---------- Source data ----------
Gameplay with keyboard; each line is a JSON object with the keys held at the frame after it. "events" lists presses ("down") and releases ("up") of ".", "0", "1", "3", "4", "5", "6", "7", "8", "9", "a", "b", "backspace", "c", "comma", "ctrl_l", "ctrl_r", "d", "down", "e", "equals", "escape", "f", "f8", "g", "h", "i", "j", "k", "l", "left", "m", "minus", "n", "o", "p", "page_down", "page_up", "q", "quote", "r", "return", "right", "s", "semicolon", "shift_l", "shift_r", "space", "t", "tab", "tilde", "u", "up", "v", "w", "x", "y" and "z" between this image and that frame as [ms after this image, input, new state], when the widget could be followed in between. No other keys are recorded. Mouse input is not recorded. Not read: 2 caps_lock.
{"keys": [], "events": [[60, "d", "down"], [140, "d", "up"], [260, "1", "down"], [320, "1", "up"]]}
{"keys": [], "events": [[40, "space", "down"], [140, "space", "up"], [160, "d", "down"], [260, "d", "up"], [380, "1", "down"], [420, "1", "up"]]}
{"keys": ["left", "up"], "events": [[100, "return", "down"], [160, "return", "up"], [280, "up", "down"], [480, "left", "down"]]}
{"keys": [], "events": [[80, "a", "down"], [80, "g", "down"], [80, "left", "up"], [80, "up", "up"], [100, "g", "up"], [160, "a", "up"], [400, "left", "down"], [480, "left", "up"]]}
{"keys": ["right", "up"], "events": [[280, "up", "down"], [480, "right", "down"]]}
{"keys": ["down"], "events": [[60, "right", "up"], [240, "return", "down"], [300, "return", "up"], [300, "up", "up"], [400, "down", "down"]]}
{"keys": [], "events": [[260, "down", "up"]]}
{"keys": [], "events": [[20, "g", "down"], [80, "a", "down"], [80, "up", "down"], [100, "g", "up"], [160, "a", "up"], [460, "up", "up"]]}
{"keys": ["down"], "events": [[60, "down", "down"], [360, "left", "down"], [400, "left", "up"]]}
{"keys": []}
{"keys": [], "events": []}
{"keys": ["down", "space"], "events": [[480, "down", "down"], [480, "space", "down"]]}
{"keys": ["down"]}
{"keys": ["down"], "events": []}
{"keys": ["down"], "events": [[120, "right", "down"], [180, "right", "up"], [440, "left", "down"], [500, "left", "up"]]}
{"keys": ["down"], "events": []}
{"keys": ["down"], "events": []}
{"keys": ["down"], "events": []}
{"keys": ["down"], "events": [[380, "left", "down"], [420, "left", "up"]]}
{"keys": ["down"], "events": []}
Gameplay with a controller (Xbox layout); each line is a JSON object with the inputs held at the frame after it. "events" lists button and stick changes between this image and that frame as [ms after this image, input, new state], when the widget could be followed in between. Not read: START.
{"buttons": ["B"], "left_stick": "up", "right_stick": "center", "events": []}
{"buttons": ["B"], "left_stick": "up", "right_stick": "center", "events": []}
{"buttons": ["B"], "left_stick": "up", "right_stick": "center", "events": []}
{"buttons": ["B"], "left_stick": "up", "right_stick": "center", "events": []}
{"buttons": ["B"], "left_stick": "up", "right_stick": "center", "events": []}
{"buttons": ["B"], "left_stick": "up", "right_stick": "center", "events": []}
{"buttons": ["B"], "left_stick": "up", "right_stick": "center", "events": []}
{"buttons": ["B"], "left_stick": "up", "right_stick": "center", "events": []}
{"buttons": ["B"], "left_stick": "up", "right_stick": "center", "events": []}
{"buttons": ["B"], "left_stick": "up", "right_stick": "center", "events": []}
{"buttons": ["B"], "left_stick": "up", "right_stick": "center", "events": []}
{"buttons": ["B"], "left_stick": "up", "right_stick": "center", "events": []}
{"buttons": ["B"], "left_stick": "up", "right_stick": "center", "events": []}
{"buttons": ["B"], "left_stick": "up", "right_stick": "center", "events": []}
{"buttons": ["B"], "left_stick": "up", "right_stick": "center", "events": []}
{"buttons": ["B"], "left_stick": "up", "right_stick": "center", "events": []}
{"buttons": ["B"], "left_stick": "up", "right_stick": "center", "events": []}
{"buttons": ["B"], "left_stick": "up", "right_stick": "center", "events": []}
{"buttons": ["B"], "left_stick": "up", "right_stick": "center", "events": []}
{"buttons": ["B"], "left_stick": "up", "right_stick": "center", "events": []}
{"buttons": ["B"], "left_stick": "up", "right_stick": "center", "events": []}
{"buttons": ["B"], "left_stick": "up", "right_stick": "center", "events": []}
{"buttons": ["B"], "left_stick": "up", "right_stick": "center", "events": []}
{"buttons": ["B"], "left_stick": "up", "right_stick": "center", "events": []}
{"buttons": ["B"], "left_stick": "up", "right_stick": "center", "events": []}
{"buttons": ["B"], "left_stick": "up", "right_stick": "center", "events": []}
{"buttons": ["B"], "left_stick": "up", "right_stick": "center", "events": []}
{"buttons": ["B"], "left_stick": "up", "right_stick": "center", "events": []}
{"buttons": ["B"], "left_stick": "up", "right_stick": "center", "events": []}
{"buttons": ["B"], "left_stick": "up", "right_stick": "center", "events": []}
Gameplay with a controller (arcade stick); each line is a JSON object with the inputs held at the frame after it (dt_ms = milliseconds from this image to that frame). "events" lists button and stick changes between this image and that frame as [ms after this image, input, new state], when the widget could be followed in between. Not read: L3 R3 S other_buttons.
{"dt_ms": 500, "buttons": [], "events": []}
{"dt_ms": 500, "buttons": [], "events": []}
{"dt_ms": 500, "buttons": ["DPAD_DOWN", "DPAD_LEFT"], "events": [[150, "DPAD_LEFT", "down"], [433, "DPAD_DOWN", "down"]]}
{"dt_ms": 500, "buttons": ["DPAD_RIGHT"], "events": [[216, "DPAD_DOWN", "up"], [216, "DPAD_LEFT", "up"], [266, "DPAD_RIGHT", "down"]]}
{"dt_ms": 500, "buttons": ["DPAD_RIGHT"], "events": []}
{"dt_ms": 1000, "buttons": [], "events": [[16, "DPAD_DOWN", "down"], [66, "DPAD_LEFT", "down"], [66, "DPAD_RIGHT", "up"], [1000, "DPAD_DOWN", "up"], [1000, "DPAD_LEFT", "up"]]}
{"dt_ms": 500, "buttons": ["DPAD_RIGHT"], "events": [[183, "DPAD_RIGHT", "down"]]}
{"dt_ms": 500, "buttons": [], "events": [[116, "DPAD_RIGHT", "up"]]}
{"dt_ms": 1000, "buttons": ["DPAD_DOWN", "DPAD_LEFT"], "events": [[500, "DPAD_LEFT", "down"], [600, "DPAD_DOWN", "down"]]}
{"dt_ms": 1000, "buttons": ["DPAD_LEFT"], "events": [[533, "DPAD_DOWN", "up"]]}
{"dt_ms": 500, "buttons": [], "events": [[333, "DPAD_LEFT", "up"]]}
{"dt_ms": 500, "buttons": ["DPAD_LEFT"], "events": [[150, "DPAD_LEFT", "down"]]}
----------
**Exercise details:** Every entry, from top to bottom, should be repeated word for word.

**Answer for the task:**
Gameplay with keyboard; each line is a JSON object with the keys held at the frame after it. "events" lists presses ("down") and releases ("up") of ".", "0", "1", "3", "4", "5", "6", "7", "8", "9", "a", "b", "backspace", "c", "comma", "ctrl_l", "ctrl_r", "d", "down", "e", "equals", "escape", "f", "f8", "g", "h", "i", "j", "k", "l", "left", "m", "minus", "n", "o", "p", "page_down", "page_up", "q", "quote", "r", "return", "right", "s", "semicolon", "shift_l", "shift_r", "space", "t", "tab", "tilde", "u", "up", "v", "w", "x", "y" and "z" between this image and that frame as [ms after this image, input, new state], when the widget could be followed in between. No other keys are recorded. Mouse input is not recorded. Not read: 2 caps_lock.
{"keys": [], "events": [[60, "d", "down"], [140, "d", "up"], [260, "1", "down"], [320, "1", "up"]]}
{"keys": [], "events": [[40, "space", "down"], [140, "space", "up"], [160, "d", "down"], [260, "d", "up"], [380, "1", "down"], [420, "1", "up"]]}
{"keys": ["left", "up"], "events": [[100, "return", "down"], [160, "return", "up"], [280, "up", "down"], [480, "left", "down"]]}
{"keys": [], "events": [[80, "a", "down"], [80, "g", "down"], [80, "left", "up"], [80, "up", "up"], [100, "g", "up"], [160, "a", "up"], [400, "left", "down"], [480, "left", "up"]]}
{"keys": ["right", "up"], "events": [[280, "up", "down"], [480, "right", "down"]]}
{"keys": ["down"], "events": [[60, "right", "up"], [240, "return", "down"], [300, "return", "up"], [300, "up", "up"], [400, "down", "down"]]}
{"keys": [], "events": [[260, "down", "up"]]}
{"keys": [], "events": [[20, "g", "down"], [80, "a", "down"], [80, "up", "down"], [100, "g", "up"], [160, "a", "up"], [460, "up", "up"]]}
{"keys": ["down"], "events": [[60, "down", "down"], [360, "left", "down"], [400, "left", "up"]]}
{"keys": []}
{"keys": [], "events": []}
{"keys": ["down", "space"], "events": [[480, "down", "down"], [480, "space", "down"]]}
{"keys": ["down"]}
{"keys": ["down"], "events": []}
{"keys": ["down"], "events": [[120, "right", "down"], [180, "right", "up"], [440, "left", "down"], [500, "left", "up"]]}
{"keys": ["down"], "events": []}
{"keys": ["down"], "events": []}
{"keys": ["down"], "events": []}
{"keys": ["down"], "events": [[380, "left", "down"], [420, "left", "up"]]}
{"keys": ["down"], "events": []}
Gameplay with a controller (Xbox layout); each line is a JSON object with the inputs held at the frame after it. "events" lists button and stick changes between this image and that frame as [ms after this image, input, new state], when the widget could be followed in between. Not read: START.
{"buttons": ["B"], "left_stick": "up", "right_stick": "center", "events": []}
{"buttons": ["B"], "left_stick": "up", "right_stick": "center", "events": []}
{"buttons": ["B"], "left_stick": "up", "right_stick": "center", "events": []}
{"buttons": ["B"], "left_stick": "up", "right_stick": "center", "events": []}
{"buttons": ["B"], "left_stick": "up", "right_stick": "center", "events": []}
{"buttons": ["B"], "left_stick": "up", "right_stick": "center", "events": []}
{"buttons": ["B"], "left_stick": "up", "right_stick": "center", "events": []}
{"buttons": ["B"], "left_stick": "up", "right_stick": "center", "events": []}
{"buttons": ["B"], "left_stick": "up", "right_stick": "center", "events": []}
{"buttons": ["B"], "left_stick": "up", "right_stick": "center", "events": []}
{"buttons": ["B"], "left_stick": "up", "right_stick": "center", "events": []}
{"buttons": ["B"], "left_stick": "up", "right_stick": "center", "events": []}
{"buttons": ["B"], "left_stick": "up", "right_stick": "center", "events": []}
{"buttons": ["B"], "left_stick": "up", "right_stick": "center", "events": []}
{"buttons": ["B"], "left_stick": "up", "right_stick": "center", "events": []}
{"buttons": ["B"], "left_stick": "up", "right_stick": "center", "events": []}
{"buttons": ["B"], "left_stick": "up", "right_stick": "center", "events": []}
{"buttons": ["B"], "left_stick": "up", "right_stick": "center", "events": []}
{"buttons": ["B"], "left_stick": "up", "right_stick": "center", "events": []}
{"buttons": ["B"], "left_stick": "up", "right_stick": "center", "events": []}
{"buttons": ["B"], "left_stick": "up", "right_stick": "center", "events": []}
{"buttons": ["B"], "left_stick": "up", "right_stick": "center", "events": []}
{"buttons": ["B"], "left_stick": "up", "right_stick": "center", "events": []}
{"buttons": ["B"], "left_stick": "up", "right_stick": "center", "events": []}
{"buttons": ["B"], "left_stick": "up", "right_stick": "center", "events": []}
{"buttons": ["B"], "left_stick": "up", "right_stick": "center", "events": []}
{"buttons": ["B"], "left_stick": "up", "right_stick": "center", "events": []}
{"buttons": ["B"], "left_stick": "up", "right_stick": "center", "events": []}
{"buttons": ["B"], "left_stick": "up", "right_stick": "center", "events": []}
{"buttons": ["B"], "left_stick": "up", "right_stick": "center", "events": []}
Gameplay with a controller (arcade stick); each line is a JSON object with the inputs held at the frame after it (dt_ms = milliseconds from this image to that frame). "events" lists button and stick changes between this image and that frame as [ms after this image, input, new state], when the widget could be followed in between. Not read: L3 R3 S other_buttons.
{"dt_ms": 500, "buttons": [], "events": []}
{"dt_ms": 500, "buttons": [], "events": []}
{"dt_ms": 500, "buttons": ["DPAD_DOWN", "DPAD_LEFT"], "events": [[150, "DPAD_LEFT", "down"], [433, "DPAD_DOWN", "down"]]}
{"dt_ms": 500, "buttons": ["DPAD_RIGHT"], "events": [[216, "DPAD_DOWN", "up"], [216, "DPAD_LEFT", "up"], [266, "DPAD_RIGHT", "down"]]}
{"dt_ms": 500, "buttons": ["DPAD_RIGHT"], "events": []}
{"dt_ms": 1000, "buttons": [], "events": [[16, "DPAD_DOWN", "down"], [66, "DPAD_LEFT", "down"], [66, "DPAD_RIGHT", "up"], [1000, "DPAD_DOWN", "up"], [1000, "DPAD_LEFT", "up"]]}
{"dt_ms": 500, "buttons": ["DPAD_RIGHT"], "events": [[183, "DPAD_RIGHT", "down"]]}
{"dt_ms": 500, "buttons": [], "events": [[116, "DPAD_RIGHT", "up"]]}
{"dt_ms": 1000, "buttons": ["DPAD_DOWN", "DPAD_LEFT"], "events": [[500, "DPAD_LEFT", "down"], [600, "DPAD_DOWN", "down"]]}
{"dt_ms": 1000, "buttons": ["DPAD_LEFT"], "events": [[533, "DPAD_DOWN", "up"]]}
{"dt_ms": 500, "buttons": [], "events": [[333, "DPAD_LEFT", "up"]]}
{"dt_ms": 500, "buttons": ["DPAD_LEFT"], "events": [[150, "DPAD_LEFT", "down"]]}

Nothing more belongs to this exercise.